Follicular lymphoma (FL) is the most common indolent non-Hodgkin lymphoma subtype. The discovery of susceptibility factors for this disease, as well as for other cancers, is of utmost importance. Not only it helps to elucidate the mechanisms of lymphomagenesis, but it may also allow a closer follow-up of susceptible individuals.
It is increasingly evident that the neoplastic cells in FL (illustrated as the follicular structures in the cover image) depend on stromal signals to grow, including the signaling performed by cytokines. A normal balance of cytokines is important to regulate physiological immune responses. These molecules allow the shifting between immune networks, such as Th1, Th2, and Th17, depending on the environmental stimulus. It is already known that there is a disruption of the cytokine balance in FL patients, as the serum profiles of these molecules in patients are different than the ones of healthy persons1. However, little is known about the genetic regulation of these molecules and its role in lymphomagenesis.
In our study, we opted to study key immune-response genes from Th1 (IL12A, IL2), Th2 (IL10, TGFB1, TGFBR1, TGFBR2) and Th17 (IL17A, IL17F) pathways, which are still underexplored in FL despite their pivotal roles in immunity. We asked the question of whether single nucleotide variants (SNVs) within these genes were responsible for an altered susceptibility for FL. SNVs encompass single-nucleotide substitutions in a gene sequence that may or may not cause a downstream functional alteration (figure 1). Because of our goal in potentially targetable pathways, we focused mainly on SNVs that could alter immune responses (the so-called candidate-marker approach), following previous evidences in various biological contexts. Therefore, we selected 16 SNVs distributed in the 8 genes of interest and compared allelic and genotypic frequencies between FL cases and controls (healthy blood donors). We found that 4 SNVs were associated with increased FL risk: rs1800469 (TGFB1), rs3087465 (TGFBR2), rs3748067 (IL17A) and rs763780 (IL17F). The wild-type alleles of all SNVs were detected in higher frequencies among cases, compared to controls. We also found that the wild-type allele of rs1800469 (TGFB1) was associated with more aggressive FL; CC or CT genotypes were more frequent in patients with Ann Arbor stages III or IV than in those with I or II stages. For TGFB1, this was an expected result, as the wild-type allele (“C”) of rs1800469 is known to decrease the production of TGFβ2. As TGFβ is generally responsible for immunosuppression, less levels of this cytokine may favor excessive immunological stimuli, immune exhaustion, and FL onset. However, it will be necessary to confirm the functional role of this SNV in FL patients, as the original functional study was performed only in healthy individuals2. On the other hand, although the remaining 3 SNVs have postulated functional roles3,4,5, it was never tested whether they have the ability to shift circulating cytokine levels in patients, so this is an interesting hypothesis to be tested in other studies.
Our results complement the seminal investigation of serum cytokines in FL patients. We showed that the genetic variations in cytokine genes also present differences between FL patients and controls. Future approaches may integrate both the genetic data and the protein data. It is clinically feasible to prospectively collect serum samples from patients. Therefore, we recommend a joint approach in further studies, to compare SNV genotypes with the respective cytokine levels from pre-treatment samples. It will be particularly important to address if these susceptibility markers have real functional consequences that lead to FL and to more aggressive disease. However, we may consider that the protein endpoint is not the only one; other possibilities exist (figure 1). Are the SNVs responsible for an alteration of the transcript? Or post-translational modifications (such as miRNA binding)? Do they modulate specific immunological aspects (e.g. T-cell anergy?). The answer to these questions will bring even deeper insights into lymphomagenesis from the immunological point of view.

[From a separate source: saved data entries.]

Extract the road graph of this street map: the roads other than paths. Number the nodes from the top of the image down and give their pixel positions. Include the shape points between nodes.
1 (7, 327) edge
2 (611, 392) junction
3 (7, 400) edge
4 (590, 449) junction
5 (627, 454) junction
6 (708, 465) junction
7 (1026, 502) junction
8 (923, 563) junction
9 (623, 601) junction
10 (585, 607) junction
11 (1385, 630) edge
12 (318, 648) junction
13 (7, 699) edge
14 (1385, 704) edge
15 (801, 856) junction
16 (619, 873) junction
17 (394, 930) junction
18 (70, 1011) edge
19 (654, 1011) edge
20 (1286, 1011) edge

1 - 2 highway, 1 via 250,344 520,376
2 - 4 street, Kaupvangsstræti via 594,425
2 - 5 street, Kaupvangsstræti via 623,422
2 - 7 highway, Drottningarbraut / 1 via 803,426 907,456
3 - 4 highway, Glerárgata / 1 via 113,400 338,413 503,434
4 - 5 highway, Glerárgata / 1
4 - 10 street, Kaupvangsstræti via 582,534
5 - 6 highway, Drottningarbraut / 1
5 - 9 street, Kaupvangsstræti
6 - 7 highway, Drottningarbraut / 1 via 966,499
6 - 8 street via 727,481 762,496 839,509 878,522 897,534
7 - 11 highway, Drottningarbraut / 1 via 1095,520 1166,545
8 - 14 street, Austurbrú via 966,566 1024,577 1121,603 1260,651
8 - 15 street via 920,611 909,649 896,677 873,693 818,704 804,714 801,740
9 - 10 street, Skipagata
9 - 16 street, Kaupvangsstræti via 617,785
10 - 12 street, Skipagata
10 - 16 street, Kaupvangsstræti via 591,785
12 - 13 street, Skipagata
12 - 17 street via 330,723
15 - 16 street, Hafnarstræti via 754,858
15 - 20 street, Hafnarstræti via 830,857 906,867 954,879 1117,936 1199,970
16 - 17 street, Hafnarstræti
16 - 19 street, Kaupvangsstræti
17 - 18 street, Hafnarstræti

Finally, future validations of our results, in other populations, will be important to stress the role of these candidate SNVs in FL, tailoring a personalized approach in individuals with increased risks.
Our article can be read in the following link: https://www.nature.com/articles/s41408-020-00365-4.
1) Calvo KR, et al. IL-4 protein expression and basal activation of Erk in vivo in follicular lymphoma. Blood. 2008;112(9):3818-26.
2) Grainger DJ, et al. Genetic control of the circulating concentration of transforming growth factor type beta1. Hum Mol Genet. 1999;8(1):93-7.
3) Seijo ER, et al. Identification of genetic alterations in the TGFbeta type II receptor gene promoter. Mut Res. 2001;483:19-26.
4) Kawaguchi M, et al. IL-17F sequence variant (His161Arg) is associated with protection against asthma and antagonizes wild-type IL-17F activity. J Allergy Clin Immunol. 2006; 117:795-801.
5) Dong K, et al. Associations of functional microRNA binding site polymorphisms in IL23/Th17 Inflammatory pathway genes with gastric cancer risk. Mediators Inflamm. 2017; 2017:6974696. doi: 10.1155/2017/6974696.